Friday, September 26, 2008

Region's financial experts clash on need for bailout

As the Bush administration presses Congress to authorize a $700 billion rescue of Wall Street, local experts disagree on what the final bailout should look like -- or even the need for one.

Federal Reserve Chairman Ben Bernanke and Treasury Secretary Henry Paulson are requesting a bundle from taxpayers.

"They haven't made a good case that this is going to solve our economic problems. Paulson at one point said they might need to go higher," said Allan Meltzer, professor of political economy and public policy at Carnegie Mellon University and a leading authority on the Federal Reserve.


Meltzer said that after a TV news interview in which he opposed the bailout, he received 70 e-mails -- all agreeing with him.

"The public doesn't like this, and Paulson and Bernanke haven't sold the public on this idea," Meltzer said. "Bernanke has been predicting a crisis since January, and it hasn't happened. ... It's not the best way to run a democratic process, to rush this through Congress."

The bailout plan -- whose outlines administration and congressional leaders endorsed Thursday, but which lawmakers have yet to vote on -- would have the government spend $700 billion to buy troubled securities from Wall Street firms and other banks. That would leave the institutions in better financial shape and, presumably, more willing to loan money to businesses and consumers.

What would happen to the stock market and the economy if the bailout plan failed to pass Congress, which has pressed for details all week? Many experts are pessimistic.

"The cost of not doing anything would be incalculable," said economist Norman Robertson, economic adviser to Smithfield Trust, Downtown. "The flow of credit could come to a halt, and the risk would be a painful and lengthy recession."

An inability of most consumers and companies to obtain credit would produce a severe economic contraction that could push the unemployment rate up to 7 percent or higher, said Robertson.

"If the deal falls apart over the weekend, I think you'd see a slide of 400 to 500 or 600 points -- or almost 6 percent -- in the Dow," said Malcolm Polley, chief investment officer at S&T Wealth Management in Indiana, Pa.

Financial analyst John Browne thinks that not passing a bailout would risk a "total disaster in America," which would spread globally on a scale "worse than the 1930s Depression."

"America is facing a financial meltdown" without a bailout within days, said Browne, a former member of the British Parliament and a columnist for the Tribune-Review. He is based in West Palm Beach, Fla.

He believes the $700 billion might not be enough to stabilize the financial markets because it seems to address only mortgage-related securities, not other questionable securities.
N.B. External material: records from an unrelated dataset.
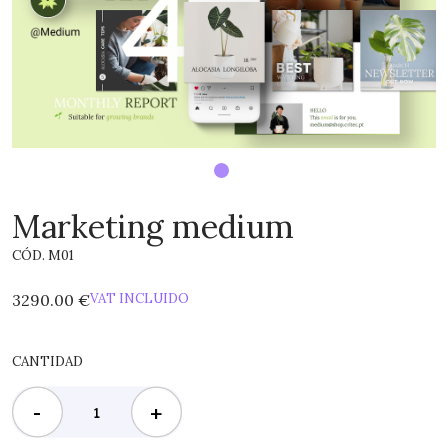
Marketing medium
CÓD. M01
3290.00 €
VAT INCLUIDO
CANTIDAD
-
+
U.S. home mortgages total about $12.2 trillion, said Browne. Then, there are about $3 trillion in commercial mortgages, $2.5 trillion in municipal debt, and more than $20 trillion in corporate and consumer debt, such as credit cards.

How much of that nearly $38 trillion in debt is shaky?

"If you assume 5 percent of that debt would fail -- which is very conservative -- that's nearly $2 trillion," not the $700 billion being sought, said Browne. He worries that if a steep recession unfolds, the rescue could cost taxpayers much more than $2 trillion.

Meltzer sharply disagrees that a trillion-dollar bailout is justified and that the U.S. financial system is in "a crisis." He cites the confidence signified by billionaire Warren Buffett's decision to invest $5 billion in banking firm Goldman Sachs.

Rather than bailing out securities owners, Meltzer favors the Fed expanding direct lending to "anyone with good collateral," as it did in 1987 to stem widening effects of a stock market crash. That's largely how Japan climbed out of its bank crisis and deflationary slump of the 1990s.

Meltzer, who advised Japan at the time, said its central bank finally agreed to expand the money supply, which stimulated lending and pulled up real estate prices.

"I told them you should open the spigots as much as you can and announce that you will until (deflation) gets to zero," he said.

The experts do agree on this: The biggest problem with U.S. mortgage securities is that investors don't really know what's behind them.

"The problem is with the New York financial markets because no one knows the value of the properties underneath these securities," said Meltzer. "And they won't know until mortgages are valued and housing prices reach bottom."